Sunday 10 November 2019

Enemies of the Central Asian City States

Sogdia is a name that is frequently recorded in history from the 6th century BC to the 11th century AD It is not until the later part, 6th through the 11th century AD that the region becomes independent that we find a complete DBA army list  Situated along the route known as the Silk Road, their last five centuries have brought them in conflict with innumerable enemies, such as listed below.

Juan-Juan 308 – 666AD
Northern Dynasty 517 - 589AD
Hunnic 374 – 558AD
Central Asian City States 500 – 1000AD
Other Turkish 555 – 1350AD
Tibetan 560 – 1065AD
Sui 581 – 611AD. Tang 518 – 755AD
Arab Conquest 639 – 660AD, Khawarai 658 – 873AD
Umayyad 661 -750AD
Late Tang 755 – 979AD
Samanid 900 - 999AD

Following my last battle report between the Umayyad and Sogdia, I looked within the collection at what else could follow next. Referencing the above list, I moved to the Huns for which I do have more than enough figures. However, researcing information brought me to some historical anomalies.

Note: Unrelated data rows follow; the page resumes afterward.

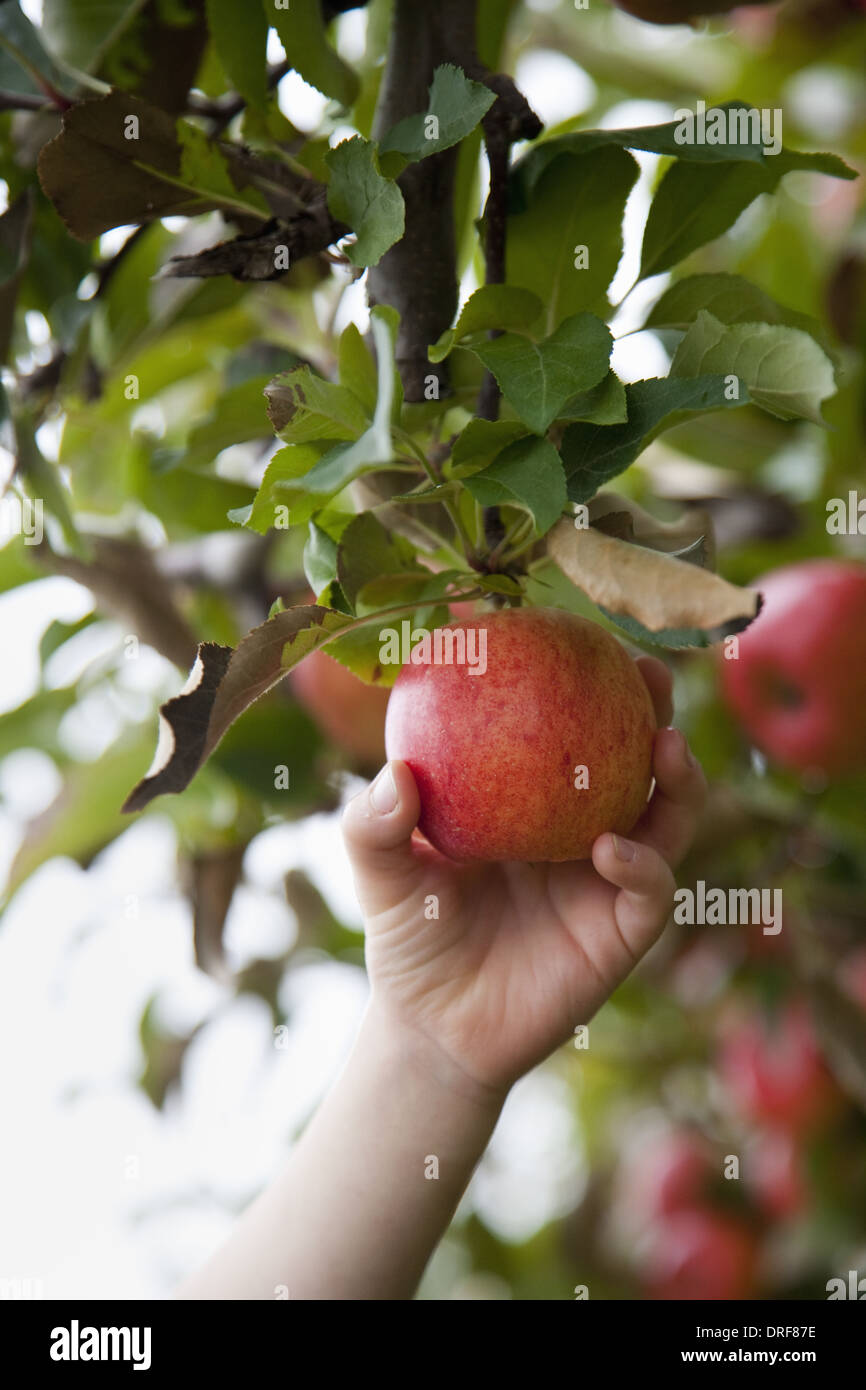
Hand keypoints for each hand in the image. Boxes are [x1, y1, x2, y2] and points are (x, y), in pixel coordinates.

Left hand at [342, 657, 705, 1102]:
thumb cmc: (411, 936)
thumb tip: (396, 773)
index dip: (591, 688)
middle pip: (640, 762)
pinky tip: (611, 847)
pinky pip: (650, 889)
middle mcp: (583, 832)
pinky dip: (642, 862)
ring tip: (663, 745)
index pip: (576, 734)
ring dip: (678, 781)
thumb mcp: (381, 871)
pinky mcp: (622, 933)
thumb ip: (374, 823)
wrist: (433, 1027)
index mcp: (535, 804)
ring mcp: (609, 881)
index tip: (588, 640)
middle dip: (656, 714)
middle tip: (649, 676)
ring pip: (668, 819)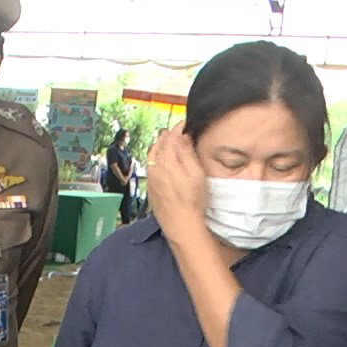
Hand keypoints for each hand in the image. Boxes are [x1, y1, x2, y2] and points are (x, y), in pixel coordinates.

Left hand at [145, 127, 209, 243]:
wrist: (180, 222)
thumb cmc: (191, 200)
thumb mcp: (196, 173)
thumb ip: (187, 153)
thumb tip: (183, 138)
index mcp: (166, 161)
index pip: (170, 137)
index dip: (178, 128)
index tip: (184, 123)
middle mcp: (155, 167)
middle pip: (159, 144)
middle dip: (168, 135)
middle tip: (178, 131)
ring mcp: (150, 177)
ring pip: (152, 155)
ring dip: (160, 146)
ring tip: (169, 142)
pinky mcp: (150, 187)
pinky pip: (150, 166)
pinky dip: (156, 158)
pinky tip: (163, 160)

The Hephthalites (or Ephthalites), sometimes called the White Huns, were a people who dominated Central Asia during the 5th to 8th centuries. Based in Bactria from 450 to 560, they expanded outward, east to the Tarim Basin, west to Sogdia, and south through Afghanistan to northern India. As allies of the Sassanid, they helped in the destruction of the Kidarites in the early 5th century. A century later, the Hephthalites would become victim of a similar political ploy ending their domination of the region at the Battle of Bukhara in 557AD.

There is some disagreement among historians as some suggest the Hephthalite are gradually assimilated into the Iranian culture much like the Kushans of an earlier period. Others suggest in the Chionites lands of Lower Tukhaistan, Badghis, and Herat, the principalities of the Hephthalite were able to reconstitute themselves well into the 8th century, albeit, not in their former glory, but very well present.

While not enough to substantiate revising the current enemies list for the Central Asian City States, this does offer an opportunity to experiment with two different Hunnic armies to engage Sogdia. Those battle reports will be posted in the coming week. 

Recommended Reading

The Arab Conquests in Central Asia, H.A.R. Gibb, 1923 
The Making of Turan, The Fall and Transformation of the Iranian East in Late Antiquity, R. Payne, Journal of Late Antiquity, 2016.